Mais le roi Summoning ne fléchit pas complètement. Les chœurs, cuivres synthétisés et mélodies lumineuses, forces principales, ne sont pas gommés et se mêlent naturellement à cet esprit « doomy », constat fait dès l’ouverture imposante « Tar-Calion » (tirant malheureusement sur la longueur). On retrouve sourire aux lèvres la puissance d’antan sur des morceaux comme « Silvertine » (titre majeur) ou « Herumor ». En portant une oreille plus attentive aux écoutes on se rend compte que Summoning n’a clairement pas bâclé son sujet. Les arrangements, le travail de programmation des percussions demeurent toujours impressionnants et surtout cette ambiance ! Après « L’Histoire de la Terre du Milieu », les Autrichiens se baseront sur le livre posthume de Tolkien « Le Silmarillion » et plus particulièrement sur l’île de Númenor. Des images défilent dans nos têtes et l’on se projette rapidement dans cet univers : entrée dans la salle du trône du roi Tar-Calion sous l’influence de Sauron (composé uniquement de « spoken word »), survol du pic montagneux de Silvertine, l’on suit le seigneur maléfique Herumor scrutant l’horizon ou le loup-garou Carcharoth… Définitivement Summoning reste le maître en la matière. Un monde imaginaire porté par les vers du duo et principalement Silenius. Ce dernier semble avoir été transcendé par son retour au sein d’Abigor et d’Amestigon, un racle gorge puissant tout droit sorti d’un orque conteur. Un contraste prononcé avec le chant « essoufflé » de son acolyte Protector, moins convaincant et prenant qu’à l’accoutumé.

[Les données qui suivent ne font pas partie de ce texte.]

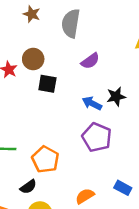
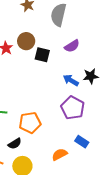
black square: (47, 84) -> (42, 55), moved
orange pentagon: (45, 159) -> (30, 123), turned 30
blue rectangle: (123, 188) -> (82, 142), moved

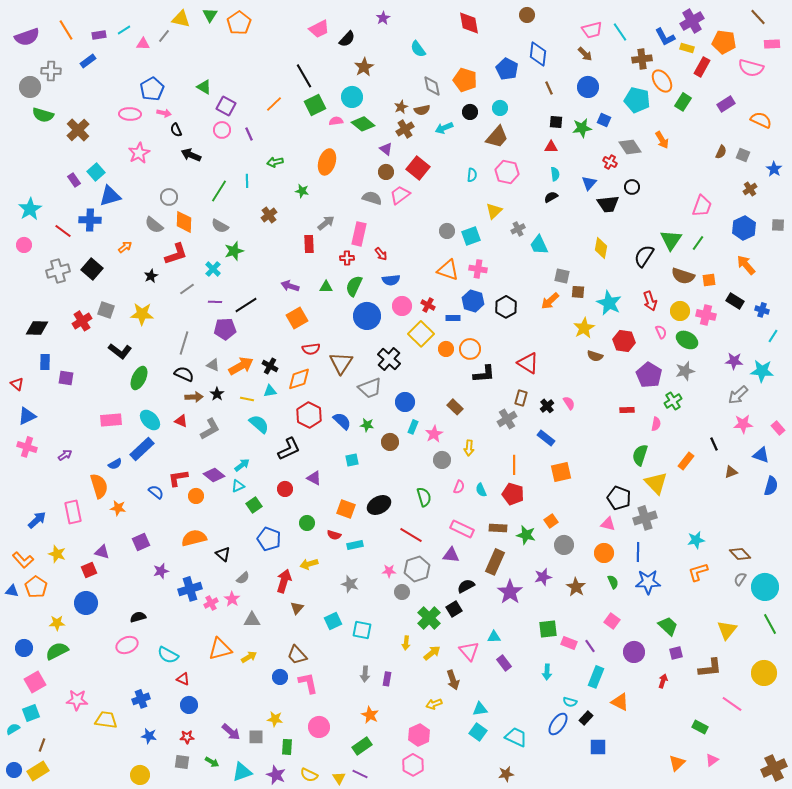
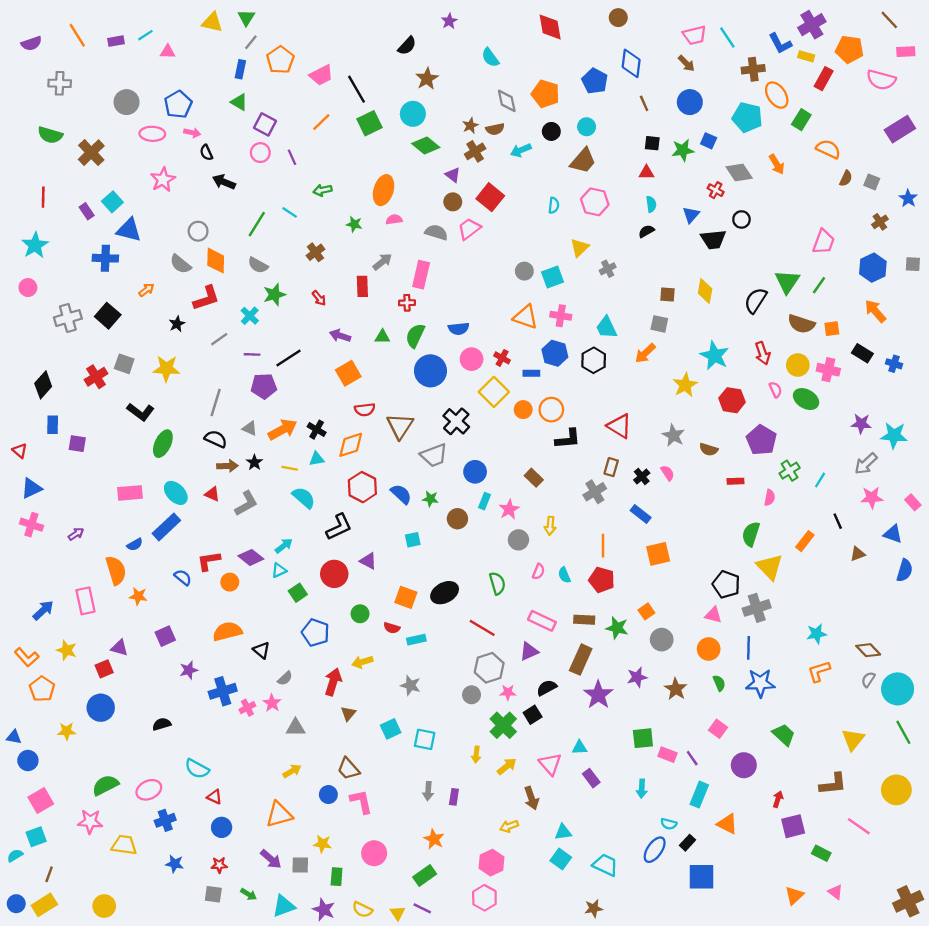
orange pentagon: (239, 23) -> (280, 60), moved
pink trapezoid: (319, 29) -> (321, 75), moved
gray line: (164, 36) -> (251, 42), moved
purple semicircle: (27, 37) -> (31, 43), size x0.7
blue rectangle: (88, 61) -> (240, 69), moved, turned -42
gray circle: (30, 87) -> (127, 102), moved
purple rectangle: (726, 104) -> (900, 129), moved, size x1.4
orange semicircle: (761, 120) -> (828, 149), moved
pink semicircle: (336, 121) -> (394, 219), moved
cyan line: (247, 181) -> (290, 212), turned -56
blue triangle: (110, 196) -> (129, 230), turned 30
red line: (63, 231) -> (43, 197), moved, turned 54
cyan trapezoid: (539, 245) -> (607, 327), moved
red arrow: (381, 254) -> (319, 298), moved
brown square: (578, 292) -> (668, 295), moved
black diamond: (37, 328) -> (43, 385), turned -50
cyan line: (773, 336) -> (820, 480), moved
brown semicircle: (595, 356) -> (709, 449), moved
gray star: (685, 371) -> (673, 435), moved, turned -30
red circle: (285, 489) -> (334, 574), size x1.5
purple triangle: (451, 555) -> (529, 651), turned -30
pink star: (389, 571) -> (508, 692), moved
blue triangle: (12, 591) -> (14, 737), moved
pink ellipse: (127, 645) -> (149, 790), moved
orange triangle: (220, 649) -> (279, 814), moved
green semicircle: (57, 651) -> (105, 785), moved
purple square: (676, 653) -> (793, 826), moved, size x1.5
blue square: (598, 747) -> (702, 877), size x1.4
pink triangle: (712, 760) -> (835, 892), turned -48
yellow circle: (140, 775) -> (104, 906), moved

L’année 2018 commence mal, Summoning délivre certainement l’album le plus faible de sa discographie à ce jour (au côté de
Lugburz selon moi).
With Doom We Come est un (très) long voyage monotone mais ponctué de moments de gloire. Les premières écoutes seront acerbes, comme une sorte de compilation de chutes de studio pour un album bonus de
Old Mornings Dawn. Douche froide… Mais en laissant un peu reposer la chose, le travail d’ambiance et de composition remontent. Même à bas régime, les Autrichiens arrivent à nous faire voyager dans le monde de Tolkien et cela rien qu’avec des riffs et des nappes simplistes parfois à la limite du kitsch. Une leçon aux nombreux suiveurs. Summoning trébuche mais ne fait pas tomber sa couronne.